TEXT SECTION.
Content starts

Third-party providers manage these cloud-based databases. They handle the infrastructure, including database farms and storage. This ensures high availability, data redundancy, and automatic backups, which reduces the operational burden on businesses. Services like Amazon RDS, Google Cloud SQL, and Azure SQL Database offer managed database services, taking care of patching, backups, and scaling.
Cloud applications benefit significantly from the scalability and flexibility of cloud databases. These databases allow applications to handle increased loads without performance issues, which is especially important for mobile applications that experience varying levels of user activity.
- Bandwidth: Cloud databases need to handle high data transfer rates efficiently. Adequate bandwidth ensures that data can be transmitted quickly between the cloud database and the mobile application, providing a smooth user experience.
- Redundancies: Redundancy is built into cloud architectures to ensure data availability. Cloud providers use techniques such as data replication across multiple geographic locations to protect against data loss and ensure that services remain available even in the event of hardware failures.
Pros and Cons of Cloud-Based Databases
Most organizations choose cloud-based databases because they make storing and managing data easier and more flexible. Some of their benefits include being able to scale as needed and access data from anywhere, but there are also drawbacks, like security risks and potential cost issues. Organizations will need to weigh the pros and cons to determine if they’re the right fit for the organization’s needs. Some pros of cloud-based databases are as follows:
- Scalability: Cloud-based databases can grow or shrink with needs, which can easily accommodae fluctuating workloads.

Content ends

RECORD SET.
Content starts

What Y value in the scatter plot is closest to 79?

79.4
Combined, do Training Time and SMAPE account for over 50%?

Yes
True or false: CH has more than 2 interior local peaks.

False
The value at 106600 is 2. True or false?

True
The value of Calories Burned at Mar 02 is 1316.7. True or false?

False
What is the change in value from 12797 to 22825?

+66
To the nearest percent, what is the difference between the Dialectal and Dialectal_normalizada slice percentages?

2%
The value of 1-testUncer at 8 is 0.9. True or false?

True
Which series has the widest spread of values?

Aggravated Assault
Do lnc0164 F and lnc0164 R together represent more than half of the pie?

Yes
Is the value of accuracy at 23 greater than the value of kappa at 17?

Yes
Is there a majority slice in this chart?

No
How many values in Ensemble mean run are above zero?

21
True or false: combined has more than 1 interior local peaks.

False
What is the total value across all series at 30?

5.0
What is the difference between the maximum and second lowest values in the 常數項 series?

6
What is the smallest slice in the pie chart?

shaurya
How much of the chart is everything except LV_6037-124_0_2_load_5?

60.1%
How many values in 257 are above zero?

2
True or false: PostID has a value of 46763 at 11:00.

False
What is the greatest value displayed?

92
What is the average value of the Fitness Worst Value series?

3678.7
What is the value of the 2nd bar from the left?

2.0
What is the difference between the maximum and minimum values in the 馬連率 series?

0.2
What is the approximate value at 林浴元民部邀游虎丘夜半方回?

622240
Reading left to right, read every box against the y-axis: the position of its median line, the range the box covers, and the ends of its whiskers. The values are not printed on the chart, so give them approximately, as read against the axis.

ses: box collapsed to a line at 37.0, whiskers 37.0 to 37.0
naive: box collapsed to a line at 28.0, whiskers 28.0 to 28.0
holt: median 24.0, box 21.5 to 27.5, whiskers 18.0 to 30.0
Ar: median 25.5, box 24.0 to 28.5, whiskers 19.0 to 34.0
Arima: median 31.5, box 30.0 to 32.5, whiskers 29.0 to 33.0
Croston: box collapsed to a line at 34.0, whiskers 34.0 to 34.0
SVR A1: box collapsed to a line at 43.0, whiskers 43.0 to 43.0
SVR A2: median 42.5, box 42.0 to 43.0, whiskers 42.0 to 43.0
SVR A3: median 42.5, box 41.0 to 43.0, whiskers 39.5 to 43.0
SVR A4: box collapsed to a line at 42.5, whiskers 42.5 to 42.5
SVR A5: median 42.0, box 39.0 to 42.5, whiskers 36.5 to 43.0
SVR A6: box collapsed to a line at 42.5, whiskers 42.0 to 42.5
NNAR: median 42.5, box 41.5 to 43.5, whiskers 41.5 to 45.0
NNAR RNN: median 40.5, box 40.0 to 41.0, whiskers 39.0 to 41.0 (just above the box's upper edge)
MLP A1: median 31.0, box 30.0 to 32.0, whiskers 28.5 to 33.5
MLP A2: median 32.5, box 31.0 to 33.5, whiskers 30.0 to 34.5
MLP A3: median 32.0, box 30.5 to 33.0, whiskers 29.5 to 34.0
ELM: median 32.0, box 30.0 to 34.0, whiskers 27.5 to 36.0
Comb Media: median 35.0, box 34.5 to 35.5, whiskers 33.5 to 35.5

Content ends

WHAT YOU NEED TO DO.
1: Rewrite the records from the start through the line containing "The value of Calories", swapping "scatter plot" for "scatter chart" and leaving everything else unchanged.
2: Write the next part of the passage on cloud-based databases, picking up after its last sentence.

ANSWERS BELOW.
1:
What Y value in the scatter chart is closest to 79?

79.4
Combined, do Training Time and SMAPE account for over 50%?

Yes
True or false: CH has more than 2 interior local peaks.

False
The value at 106600 is 2. True or false?

True
The value of Calories Burned at Mar 02 is 1316.7. True or false?

2:
- Cost-effectiveness: Customers only pay for what they use, so there’s no need for costly investments in hardware.
- Easy access: Customers can access their data from anywhere with an internet connection.
- Automatic updates: The cloud provider takes care of software updates and security patches, so organizations don’t have to worry about maintaining the system.
- Disaster recovery: Most cloud services have built-in backups and recovery options to protect data from loss or outages.
Some cons of cloud-based databases are as follows:
- Internet reliance: If the internet goes down or is slow, it can disrupt access to the database.
- Security risks: Storing data in the cloud can raise concerns about privacy.
- Costs: While they can be a cost-effective option for small workloads, unexpected usage can drive up costs quickly.
- Less control: Organizations may have limited control over the database compared to hosting on their own infrastructure.
- Vendor lock-in: Switching to a different cloud provider can be complicated and expensive.
Future Technology
Smarter Streaming with Artificial Intelligence
Netflix uses a mix of relational and NoSQL databases like Apache Cassandra, MySQL, and DynamoDB to manage all the data it needs for streaming. These databases work together to store and organize user information, the massive content library, and details like what shows people watch and how long they watch them.
But Netflix takes it a step further by using AI to personalize the experience. The AI systems analyze the data from these databases to figure out what users might want to watch next. For example, Cassandra handles huge amounts of real-time data from around the world, MySQL keeps track of account details, and DynamoDB supports the AI recommendations that pop up while browsing for something new.
By combining its databases with AI, Netflix makes sure users get spot-on recommendations, smooth video quality, and a seamless experience no matter where they are or what device they’re using.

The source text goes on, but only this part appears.